International Piano

This eminently worthwhile release from the Australian Trio Anima Mundi opens the window on a neglected corpus of English chamber music, the coal-smoke nostalgia of Muriel Draper’s Music at Midnight a rustle away.

Boughton’s Celtic Prelude (1921) wends a thoughtful journey, bearing repetition. Climaxing in a ruddy setting ‘Twankydillo; from a 1719 text, Pills to Purge Melancholy, Forrester’s Folk Song Fantasy (Cobbett Competition, 1917), evokes lanes and yarrowed Sussex hedgerows.

Warner’s Trio (Coolidge Prize, 1921) is crafted and transparently spicy/impish, with a deft central scherzo. Primarily a violist, he could turn an efficient set-piece.
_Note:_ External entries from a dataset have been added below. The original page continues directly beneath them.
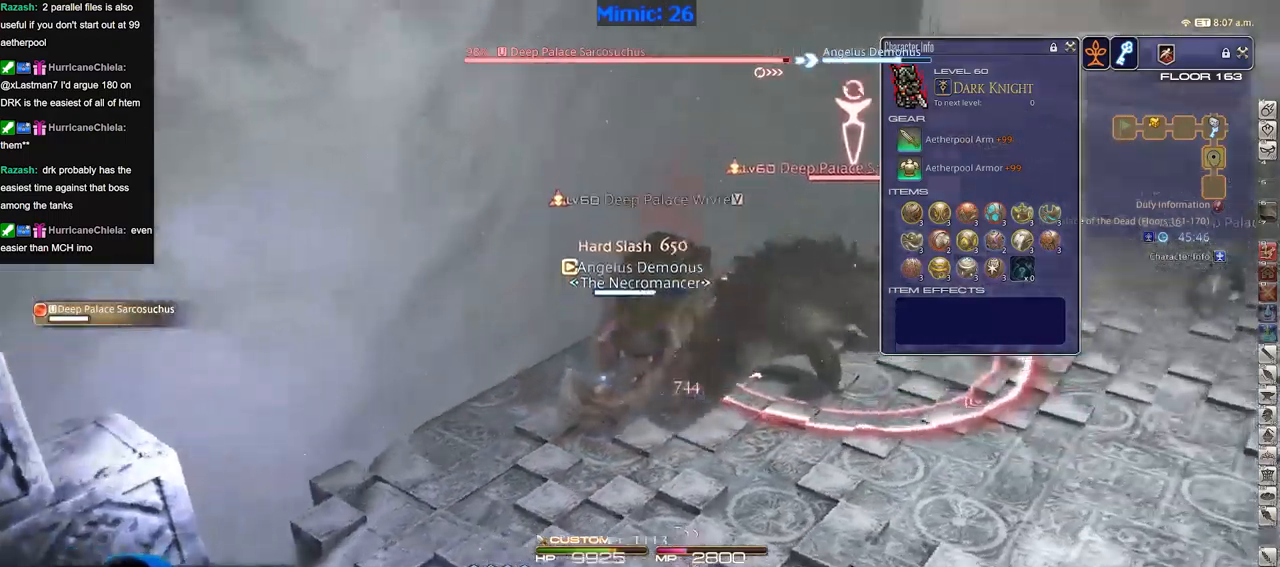
{"keys": ["p", "w"], "events": [[17, "p", "up"], [434, "p", "down"]]}
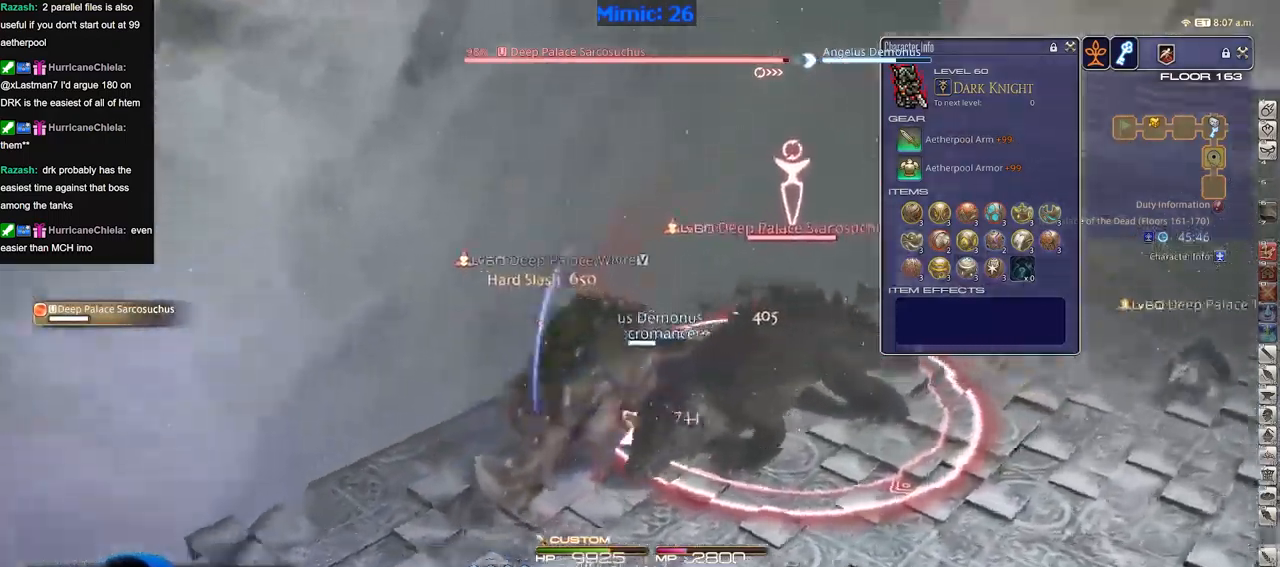
{"keys": ["w"], "events": [[17, "p", "up"], [67, "p", "down"], [167, "p", "up"], [217, "p", "down"], [350, "p", "up"], [400, "p", "down"], [500, "p", "up"]]}
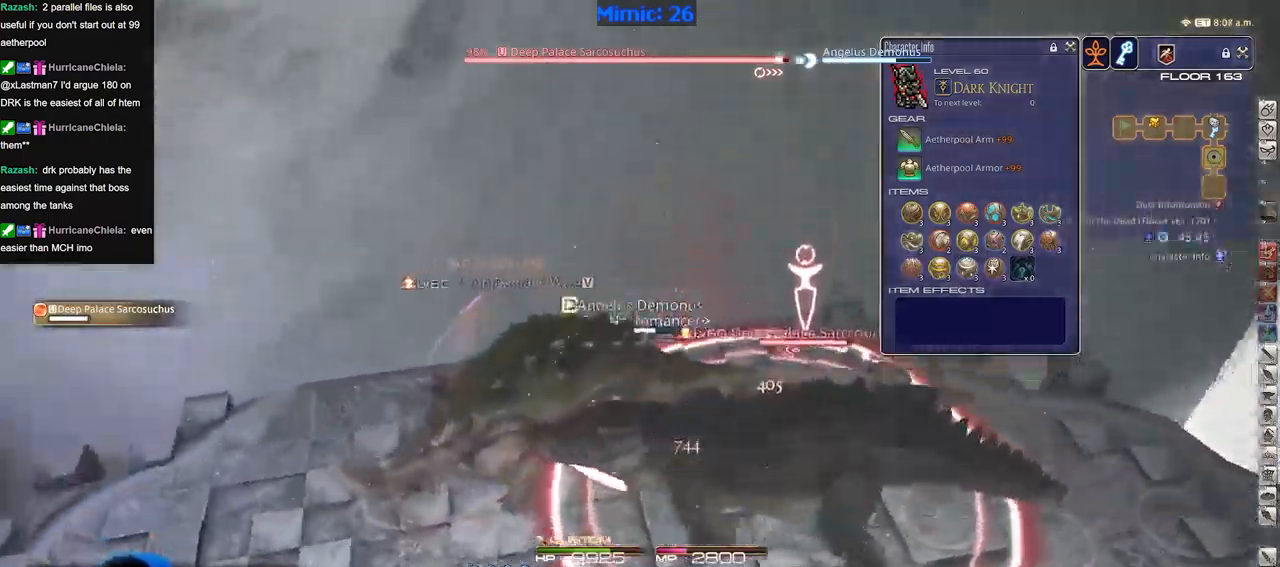
{"keys": [], "events": [[34, "p", "down"], [184, "p", "up"], [234, "p", "down"], [267, "p", "up"], [267, "w", "up"], [367, "p", "down"], [468, "p", "up"]]}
Going too often through the motions, Samuel Coleridge Taylor’s early effort (1893) catches the attention less. Contrastingly, Rosalind Ellicott’s First (1889), the discovery of this album, is a full-blown vision with a comely central Adagio. Weaving notes, casting spells, generating tension, structure building was her strength. No Victorian drapes here.
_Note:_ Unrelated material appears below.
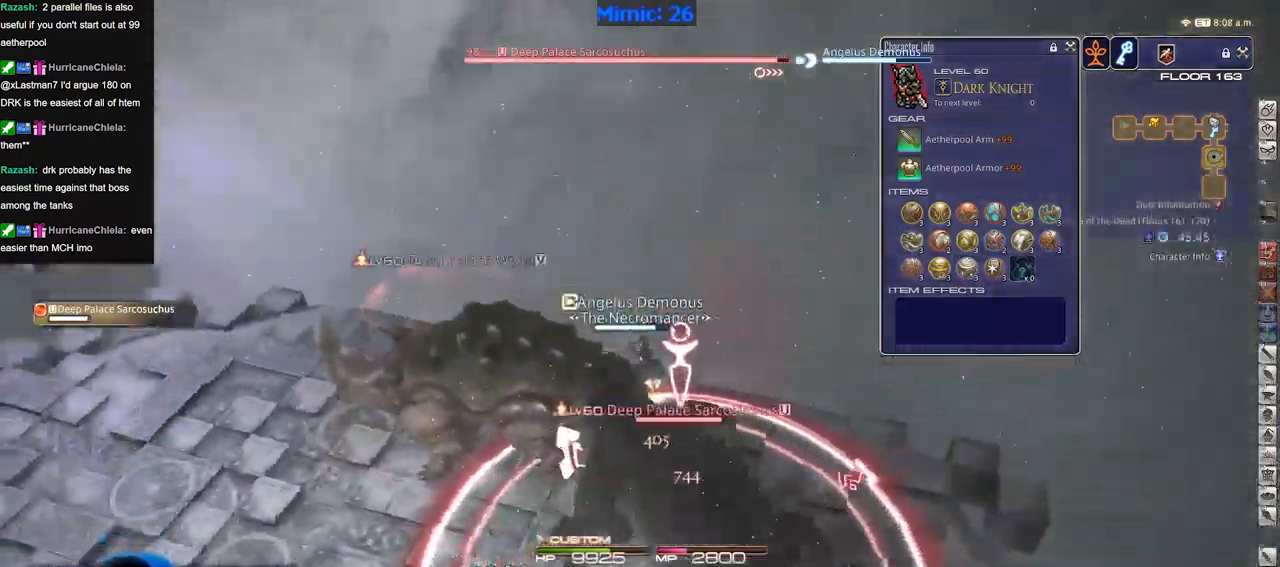
{"keys": [], "events": [[50, "p", "down"], [100, "p", "up"]]}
If there’s a message that comes across from these period-specific works on either side of the First World War, it’s that the Stanford/Elgar/Bantock/VW example wasn’t the only English one; that the folksong revival was to take many forms; and that the Mendelssohn/ Brahms/Leipzig school wasn’t the Holy Grail for all. Escape was possible.